Fragmento para leer>
╭──
A continuación publicamos el discurso pronunciado por el Presidente del CONAF
Arzobispo monseñor Emilio Nappa,
Secretario General de la Gobernación del Estado de la Ciudad del Vaticano
Este primer acto simbólico sigue lo propuesto en audiencia privada por el Santo Padre el pasado año, en la víspera de la apertura del XIX Congreso Nacional de los Doctores Agrónomos y de los Doctores Forestales.
En aquella ocasión, el Santo Padre dirigió a nuestra categoría una fuerte llamada de esperanza, invitándonos a considerar nuestro trabajo como una misión. Más concretamente, indicó a quienes trabajan en la agricultura la responsabilidad de administrar la Creación como:
«una forma concreta de caridad hacia nuestra Madre Tierra y hacia las generaciones venideras: la Tierra no es una posesión, sino un don. Nos precede y nos será retirada. Es madre que alimenta, no materia que explotar. Quien la cultiva con respeto y sabiduría participa en la obra creadora de Dios y contribuye a la paz entre los hombres».
El Santo Padre expresó también gratitud por el trabajo silencioso y competente de quienes protegen los suelos, las aguas y los bosques, recordando que la crisis ecológica «es también una crisis espiritual» y que el cuidado de la creación nace de «un corazón reconciliado con Dios y con la naturaleza».
Nos animó igualmente a proponernos como «artesanos de una nueva alianza entre ciencia y conciencia», poniendo el conocimiento técnico al servicio del bien común y no del beneficio inmediato.
El pasado año, el encuentro en el Vaticano concluyó con nuestro compromiso de traducir las palabras del Pontífice en acciones concretas de salvaguardia, educación y sostenibilidad, conscientes de que custodiar la Tierra significa custodiar al ser humano.
╰──
Datos proporcionados>
╭──
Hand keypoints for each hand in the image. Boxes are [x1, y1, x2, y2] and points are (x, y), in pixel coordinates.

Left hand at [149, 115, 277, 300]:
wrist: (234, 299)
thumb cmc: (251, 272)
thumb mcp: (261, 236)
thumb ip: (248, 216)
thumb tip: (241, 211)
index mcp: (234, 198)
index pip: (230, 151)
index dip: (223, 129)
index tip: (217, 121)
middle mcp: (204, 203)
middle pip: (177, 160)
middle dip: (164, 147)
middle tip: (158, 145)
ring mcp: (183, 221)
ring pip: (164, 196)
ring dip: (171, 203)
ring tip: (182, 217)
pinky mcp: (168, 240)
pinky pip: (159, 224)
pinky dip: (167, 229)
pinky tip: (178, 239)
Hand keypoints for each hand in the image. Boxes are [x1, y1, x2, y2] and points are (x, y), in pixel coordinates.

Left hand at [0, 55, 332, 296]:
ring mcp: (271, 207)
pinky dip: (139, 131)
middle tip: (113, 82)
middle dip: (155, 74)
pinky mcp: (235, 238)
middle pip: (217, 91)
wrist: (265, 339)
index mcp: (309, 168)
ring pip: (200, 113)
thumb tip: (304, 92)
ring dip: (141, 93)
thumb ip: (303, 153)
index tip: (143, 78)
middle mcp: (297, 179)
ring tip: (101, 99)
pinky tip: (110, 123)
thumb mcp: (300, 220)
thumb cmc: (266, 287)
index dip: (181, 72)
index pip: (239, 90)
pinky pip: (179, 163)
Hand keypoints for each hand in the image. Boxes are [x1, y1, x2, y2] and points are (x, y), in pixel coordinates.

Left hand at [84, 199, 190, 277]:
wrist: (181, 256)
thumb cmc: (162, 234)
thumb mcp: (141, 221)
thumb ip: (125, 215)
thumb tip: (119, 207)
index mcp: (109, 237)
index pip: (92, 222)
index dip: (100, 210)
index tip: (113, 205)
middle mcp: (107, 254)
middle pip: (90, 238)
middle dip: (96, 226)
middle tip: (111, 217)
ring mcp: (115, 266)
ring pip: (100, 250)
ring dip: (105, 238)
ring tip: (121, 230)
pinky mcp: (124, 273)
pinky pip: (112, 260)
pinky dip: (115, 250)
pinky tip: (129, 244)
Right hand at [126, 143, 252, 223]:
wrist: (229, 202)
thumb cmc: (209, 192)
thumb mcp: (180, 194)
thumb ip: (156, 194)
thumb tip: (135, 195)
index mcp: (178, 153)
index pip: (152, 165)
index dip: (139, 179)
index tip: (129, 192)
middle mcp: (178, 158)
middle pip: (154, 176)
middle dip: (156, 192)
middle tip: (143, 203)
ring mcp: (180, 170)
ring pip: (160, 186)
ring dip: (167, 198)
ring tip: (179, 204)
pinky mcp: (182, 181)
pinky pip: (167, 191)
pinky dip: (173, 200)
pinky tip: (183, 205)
╰──
Tareas y ejercicios>
• a. Según el discurso, ¿a quiénes expresó gratitud el Santo Padre por su trabajo silencioso y competente?
• b. Transcribe el pasaje del discurso que va desde "El Santo Padre expresó" hasta "al ser humano.", ambos incluidos.

Soluciones en orden>
• a. A quienes protegen los suelos, las aguas y los bosques.

• b.
El Santo Padre expresó también gratitud por el trabajo silencioso y competente de quienes protegen los suelos, las aguas y los bosques, recordando que la crisis ecológica «es también una crisis espiritual» y que el cuidado de la creación nace de «un corazón reconciliado con Dios y con la naturaleza».
Nos animó igualmente a proponernos como «artesanos de una nueva alianza entre ciencia y conciencia», poniendo el conocimiento técnico al servicio del bien común y no del beneficio inmediato.
El pasado año, el encuentro en el Vaticano concluyó con nuestro compromiso de traducir las palabras del Pontífice en acciones concretas de salvaguardia, educación y sostenibilidad, conscientes de que custodiar la Tierra significa custodiar al ser humano.